O caso remonta a 2020, no distrito do Zango, município de Viana, após uma denúncia apresentada pela mãe da vítima, Lusineide Freitas, que acusou formalmente o implicado.
Segundo a família, o processo terá permanecido inactivo durante mais de quatro anos, até que uma equipa de advogados da Ordem dos Cidadãos Solidários (OCS), liderada pelo advogado Osvaldo Carlos Salupula, conseguiu reactivar o processo, que estava alegadamente extraviado.
Os pais da menor, que manifestavam cepticismo quanto ao andamento do processo, dizem agora esperar que se faça justiça. “Os abusos sofridos deixaram marcas profundas e continuam a afectar o desenvolvimento psicológico da nossa filha”, afirmou a mãe da vítima.
O caso foi inicialmente denunciado pelo portal Na Mira do Crime, o que, segundo a família, terá resultado em tentativas de silenciamento e numa queixa-crime apresentada contra a direcção portal o acima referido por parte do arguido. No entanto, a denúncia pública acabou por ser crucial para a reabertura do processo.
A família agradeceu ao portal e aos advogados que persistiram na busca pela verdade e pede que todos os envolvidos sejam responsabilizados.

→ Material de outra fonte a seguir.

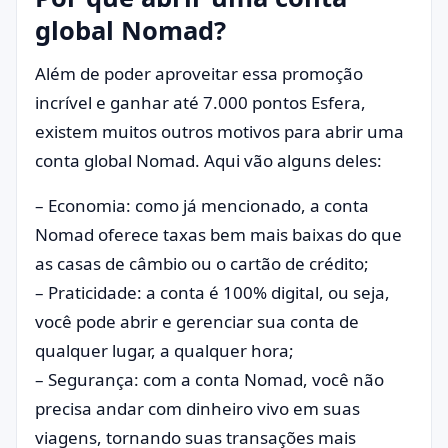
global Nomad?
Além de poder aproveitar essa promoção
incrível e ganhar até 7.000 pontos Esfera,
existem muitos outros motivos para abrir uma
conta global Nomad. Aqui vão alguns deles:
– Economia: como já mencionado, a conta
Nomad oferece taxas bem mais baixas do que
as casas de câmbio ou o cartão de crédito;
– Praticidade: a conta é 100% digital, ou seja,
você pode abrir e gerenciar sua conta de
qualquer lugar, a qualquer hora;
– Segurança: com a conta Nomad, você não
precisa andar com dinheiro vivo em suas
viagens, tornando suas transações mais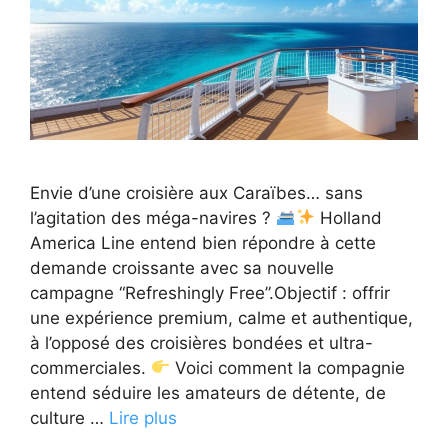
Envie d’une croisière aux Caraïbes… sans
l’agitation des méga-navires ?
Holland
America Line entend bien répondre à cette
demande croissante avec sa nouvelle
campagne “Refreshingly Free”.Objectif : offrir
une expérience premium, calme et authentique,
à l’opposé des croisières bondées et ultra-
commerciales.
Voici comment la compagnie
entend séduire les amateurs de détente, de
culture …
Lire plus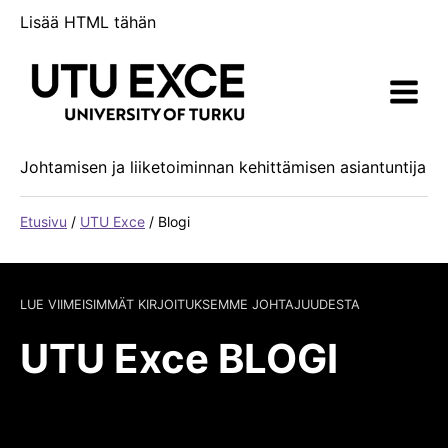
Siirry
Lisää HTML tähän
sisältöön
Johtamisen ja liiketoiminnan kehittämisen asiantuntija
Etusivu
/
UTU Exce
/
Blogi
LUE VIIMEISIMMÄT KIRJOITUKSEMME JOHTAJUUDESTA
UTU Exce BLOGI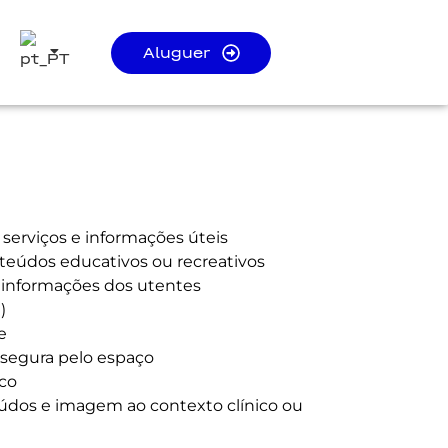
Aluguer
serviços e informações úteis
nteúdos educativos ou recreativos
 informações dos utentes
)
e
segura pelo espaço
co
údos e imagem ao contexto clínico ou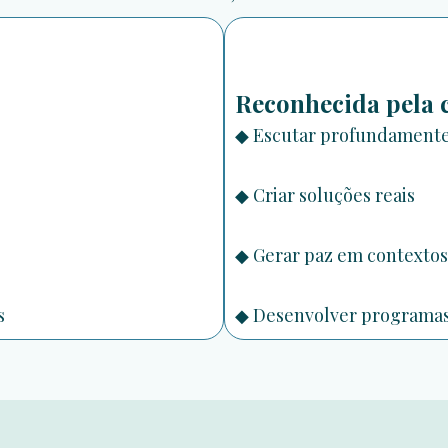
Reconhecida pela 
◆
Escutar profundament
◆
Criar soluções reais
◆
Gerar paz em contextos
s
◆
Desenvolver programas 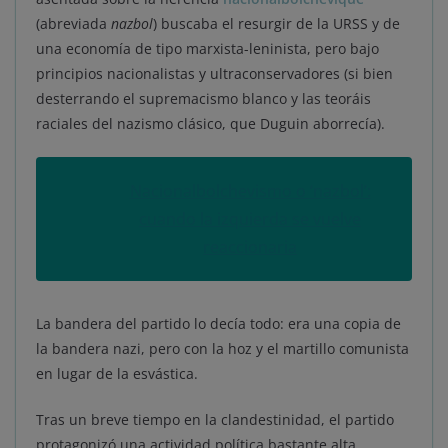
(abreviada
nazbol
) buscaba el resurgir de la URSS y de
una economía de tipo marxista-leninista, pero bajo
principios nacionalistas y ultraconservadores (si bien
desterrando el supremacismo blanco y las teoráis
raciales del nazismo clásico, que Duguin aborrecía).
Nacionalbolchevismo o ‘nazbol’:
cuando la izquierda se vuelve
reaccionaria
La bandera del partido lo decía todo: era una copia de
la bandera nazi, pero con la hoz y el martillo comunista
en lugar de la esvástica.
Tras un breve tiempo en la clandestinidad, el partido
protagonizó una actividad política bastante alta,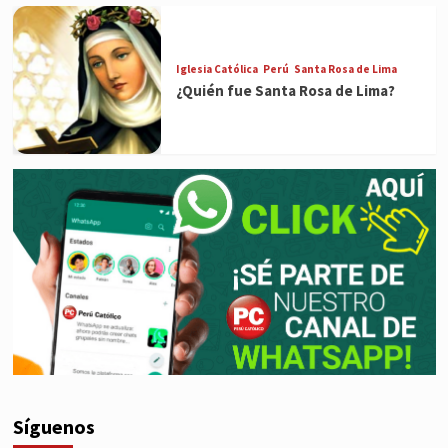
Iglesia Católica
Perú
Santa Rosa de Lima
¿Quién fue Santa Rosa de Lima?
Síguenos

“Não se trata apenas de punir o autor direto, mas de garantir que a justiça funcione, independentemente da posição social ou ligação institucional dos implicados”, sublinhou o advogado da família.
O julgamento será acompanhado de perto por diversas organizações da sociedade civil que defendem os direitos das crianças e a responsabilização de casos de violência sexual.